On the southernmost tip of Spanish territory off the coast of Africa, Willian José had been making another new start at Las Palmas in the Canary Islands. It was his sixth loan move in as many years. The club had just been promoted to La Liga and wanted some firepower for its new campaign. The subtropical islands are the nearest point between Europe and Brazil and the climate, friendly locals and pace of life in Las Palmas were closer to his homeland than his previous placings in Madrid and Zaragoza. “I feel comfortable here,” he said.

By scoring nine goals, many of them match-winning scores, the globetrotting Brazilian helped the team earn a respectable mid-table place in La Liga. According to website transfermarkt.com, his laggard market value had finally risen, doubling to €3 million in a single season. A few weeks later, he was on his way to Real Sociedad for a fee of as much as €6 million.

In the same week, according to The Guardian, Jonathan Barnett negotiated with West Ham for Calleri to join the London club on loan from Deportivo Maldonado.

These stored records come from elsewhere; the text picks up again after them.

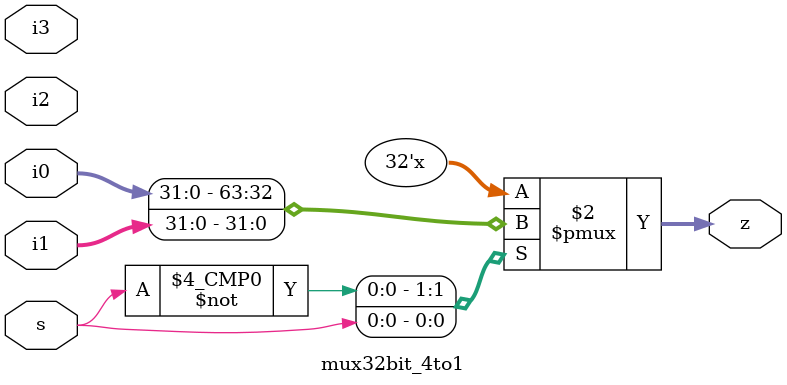
<source format=v>
module mux32bit_4to1(input [31:0] i0, i1,i2,i3,input s,output reg [31:0] z);
	always @(*) 
	begin
		case(s)
			0:z=i0;
			1:z=i1;
			2:z=i2;
			3:z=i3;
		endcase
	end
endmodule

</source>
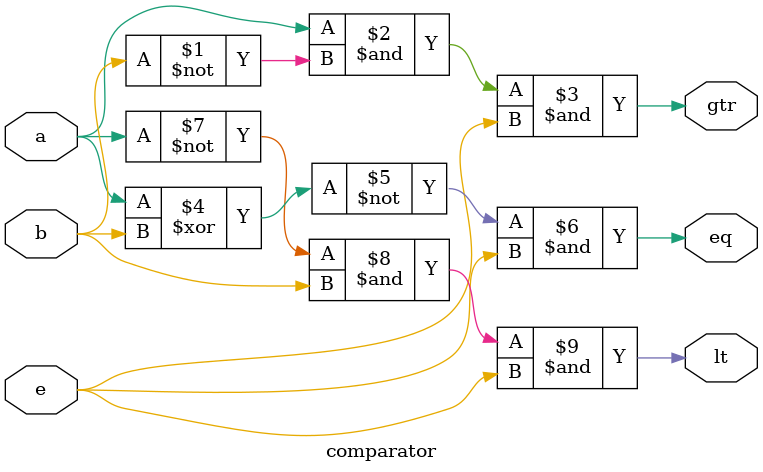
<source format=v>
module comparator(gtr, eq, lt, a, b, e);

input a,b,e;
output gtr, eq, lt;

assign gtr = a & (~b) & e;
assign eq =  ~(a^b) & e;
assign lt = (~a)&b&e;

endmodule

</source>
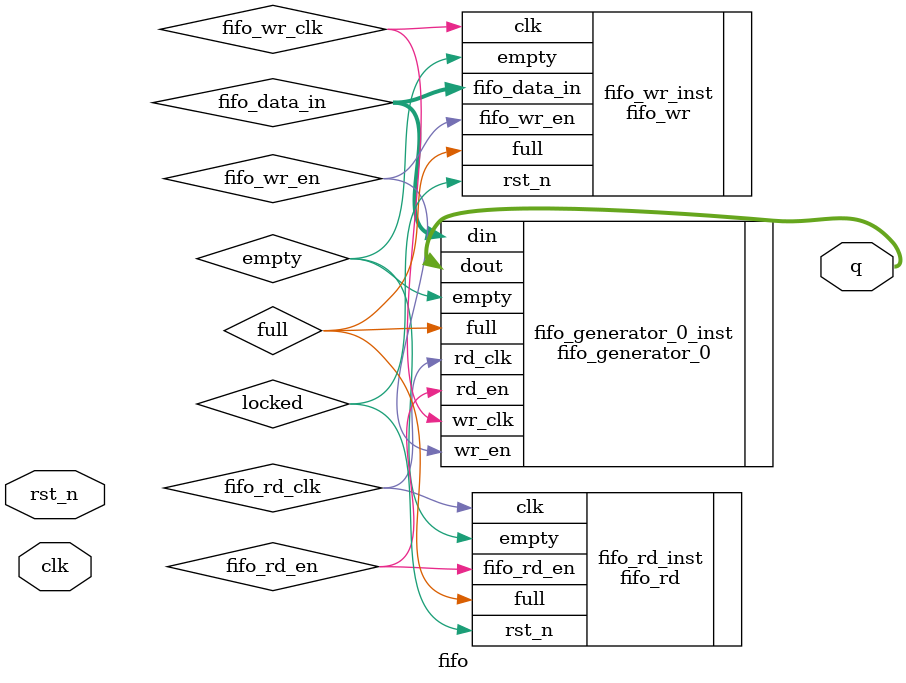
<source format=sv>
`timescale 1ns / 1ps



module fifo(
     
     input   logic               clk,
     input   logic               rst_n,
     output   logic       [7:0]      q
   );
     
     logic           fifo_wr_clk;
     logic           fifo_rd_clk;
    logic           locked;
    logic           empty;
    logic           full;
    logic           fifo_wr_en;
    logic     [7:0]    fifo_data_in;
    logic           fifo_rd_en;
    

    
    fifo_wr fifo_wr_inst(
    
    .clk            (fifo_wr_clk),
    .rst_n            (locked  ),
    .empty            (empty    ),
    .full            (full    ),
    .fifo_wr_en          (fifo_wr_en  ),
    .fifo_data_in        (fifo_data_in)
  );

    fifo_generator_0 fifo_generator_0_inst (
      .wr_clk(fifo_wr_clk),  // input wire wr_clk
      .rd_clk(fifo_rd_clk),  // input wire rd_clk
      .din(fifo_data_in),        // input wire [7 : 0] din
      .wr_en(fifo_wr_en),    // input wire wr_en
      .rd_en(fifo_rd_en),    // input wire rd_en
      .dout(q),      // output wire [7 : 0] dout
      .full(full),      // output wire full
      .empty(empty)    // output wire empty
    );

    fifo_rd fifo_rd_inst(
    
    .clk        (fifo_rd_clk),
    .rst_n        (locked    ),
    .empty        (empty    ),
    .full        (full    ),
    .fifo_rd_en      (fifo_rd_en)
  );
    
  endmodule


</source>
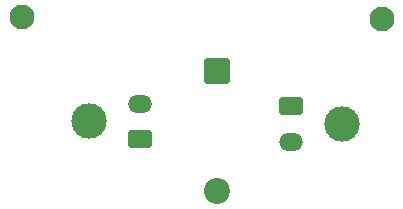
<source format=gbr>
%TF.GenerationSoftware,KiCad,Pcbnew,9.0.4*%
%TF.CreationDate,2025-10-16T00:09:43-05:00*%
%TF.ProjectId,new project,6e657720-7072-46f6-9a65-63742e6b6963,rev?*%
%TF.SameCoordinates,Original*%
%TF.FileFunction,Soldermask,Bot*%
%TF.FilePolarity,Negative*%
%FSLAX46Y46*%
G04 Gerber Fmt 4.6, Leading zero omitted, Abs format (unit mm)*
G04 Created by KiCad (PCBNEW 9.0.4) date 2025-10-16 00:09:43*
%MOMM*%
%LPD*%
G01*
G04 APERTURE LIST*
G04 Aperture macros list*
%AMRoundRect*
0 Rectangle with rounded corners*
0 $1 Rounding radius*
0 $2 $3 $4 $5 $6 $7 $8 $9 X,Y pos of 4 corners*
0 Add a 4 corners polygon primitive as box body*
4,1,4,$2,$3,$4,$5,$6,$7,$8,$9,$2,$3,0*
0 Add four circle primitives for the rounded corners*
1,1,$1+$1,$2,$3*
1,1,$1+$1,$4,$5*
1,1,$1+$1,$6,$7*
1,1,$1+$1,$8,$9*
0 Add four rect primitives between the rounded corners*
20,1,$1+$1,$2,$3,$4,$5,0*
20,1,$1+$1,$4,$5,$6,$7,0*
20,1,$1+$1,$6,$7,$8,$9,0*
20,1,$1+$1,$8,$9,$2,$3,0*%
G04 Aperture macros list end*
%ADD10RoundRect,0.249999X-0.850001X0.850001X-0.850001X-0.850001X0.850001X-0.850001X0.850001X0.850001X0*%
%ADD11C,2.200000*%
%ADD12C,3.000000*%
%ADD13RoundRect,0.250001X-0.759999X0.499999X-0.759999X-0.499999X0.759999X-0.499999X0.759999X0.499999X0*%
%ADD14O,2.020000X1.500000*%
%ADD15C,2.100000*%
%ADD16RoundRect,0.250001X0.759999X-0.499999X0.759999X0.499999X-0.759999X0.499999X-0.759999X-0.499999X0*%
G04 APERTURE END LIST*
D10*
%TO.C,D1*%
X129000000Y-67000000D03*
D11*
X129000000Y-77160000D03*
%TD*%
D12*
%TO.C,J2*%
X139570000Y-71500000D03*
D13*
X135250000Y-70000000D03*
D14*
X135250000Y-73000000D03*
%TD*%
D15*
%TO.C,H2*%
X142920720Y-62595760D03*
%TD*%
%TO.C,H1*%
X112481360Y-62458600D03*
%TD*%
D12*
%TO.C,J1*%
X118145000Y-71250000D03*
D16*
X122465000Y-72750000D03*
D14*
X122465000Y-69750000D03*
%TD*%
M02*

</source>
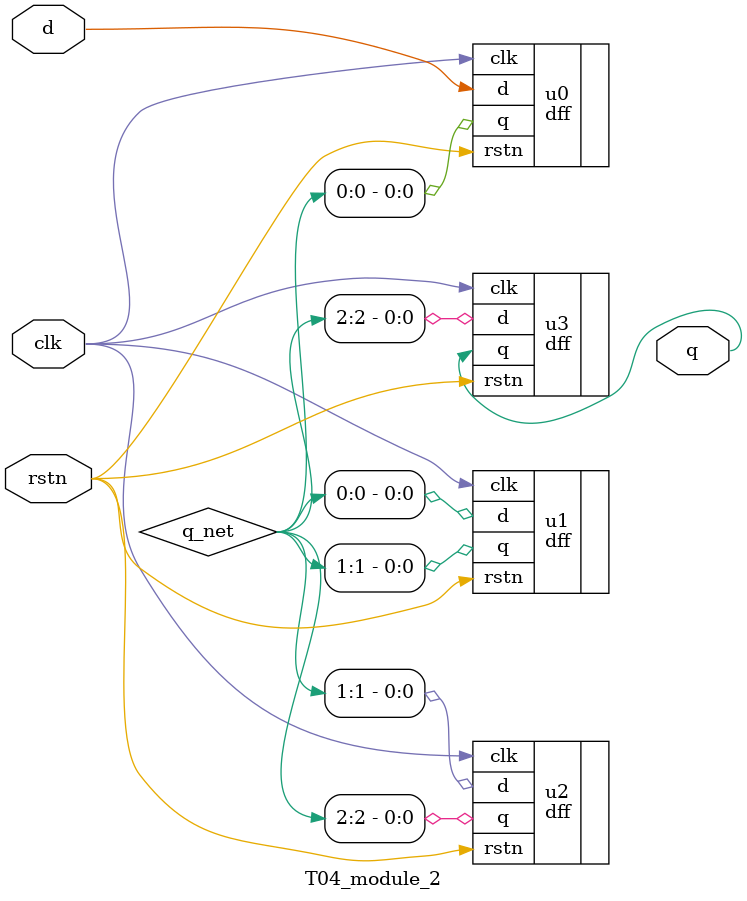
<source format=v>
/*
A module represents a design unit that implements certain behavioral 
characteristics and will get converted into a digital circuit during synthesis.
Any combination of inputs can be given to the module and it will provide a corresponding output. 
This allows the same "module"  to be reused to form bigger modules that implement more complex hardware.
*/

/*
example of shift_register DFF
*/

module T04_module_2 (
    input d,
    input clk,
    input rstn,
    output q);

    wire [2:0] q_net;

    dff u0(.d(d), .clk(clk), .rstn(rstn), .q(q_net[0]));
    dff u1(.d(q_net[0]), .clk(clk), .rstn(rstn), .q(q_net[1]));
    dff u2(.d(q_net[1]), .clk(clk), .rstn(rstn), .q(q_net[2]));
    dff u3(.d(q_net[2]), .clk(clk), .rstn(rstn), .q(q));

    
endmodule
</source>
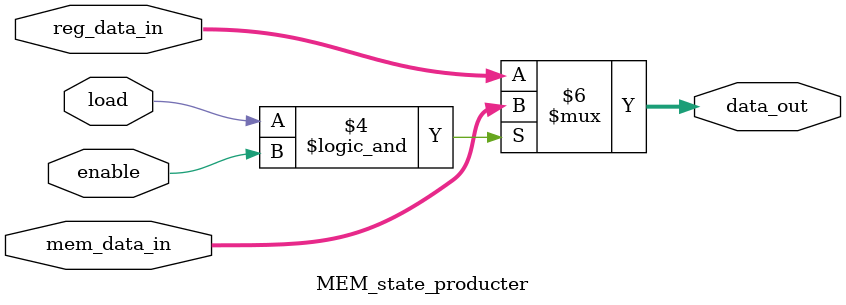
<source format=v>
module MEM_state_producter(
  input [31:0] reg_data_in,mem_data_in,
  input load,enable,
  output reg [31:0] data_out
);
  always @(*) begin
    data_out = reg_data_in;
    if(load == 1'b1 && enable == 1'b1) data_out = mem_data_in;
  end
endmodule
  
</source>
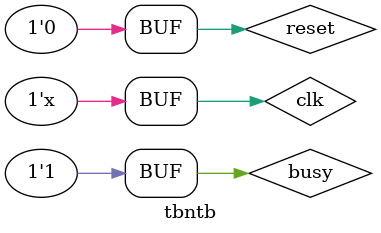
<source format=v>
`timescale 1ns / 1ps


module tbntb;

	// Inputs
	reg clk;
	reg reset;
	reg busy;

	// Outputs
	wire nt;
	wire [2:0] xo;
	wire [2:0] yo;

	// Instantiate the Unit Under Test (UUT)
	test_bench_remodule uut (
		.clk(clk), 
		.reset(reset), 
		.busy(busy), 
		.nt(nt), 
		.xo(xo), 
		.yo(yo)
	);
always #10 clk = ~clk;
	initial begin
		// Initialize Inputs
		clk = 0;
		reset = 0;
		busy = 0;
		
		// Wait 100 ns for global reset to finish
		#100;
      reset = 1;
		#10;
		reset = 0;
		#20;
		busy = 1;
		#100;
		busy = 0;
		#20;
		busy = 1;
		#50;
		// Add stimulus here

	end
      
endmodule


</source>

Caine himself rarely travelled to Deportivo Maldonado's modest stadium for matches. The club remained in the second division, finishing third a couple of times but not doing enough to gain promotion. According to official documents released by European clubs and estimates by transfermarkt.com, the Uruguayan team earned about $40 million in transfer fees for half a dozen footballers who hadn't played a match there. When we exchanged emails in 2014, Caine said that he had not yet made a profit on his investment. By then, the transactions, while complying with football regulations, had started to attract the attention of a FIFA official in Zurich.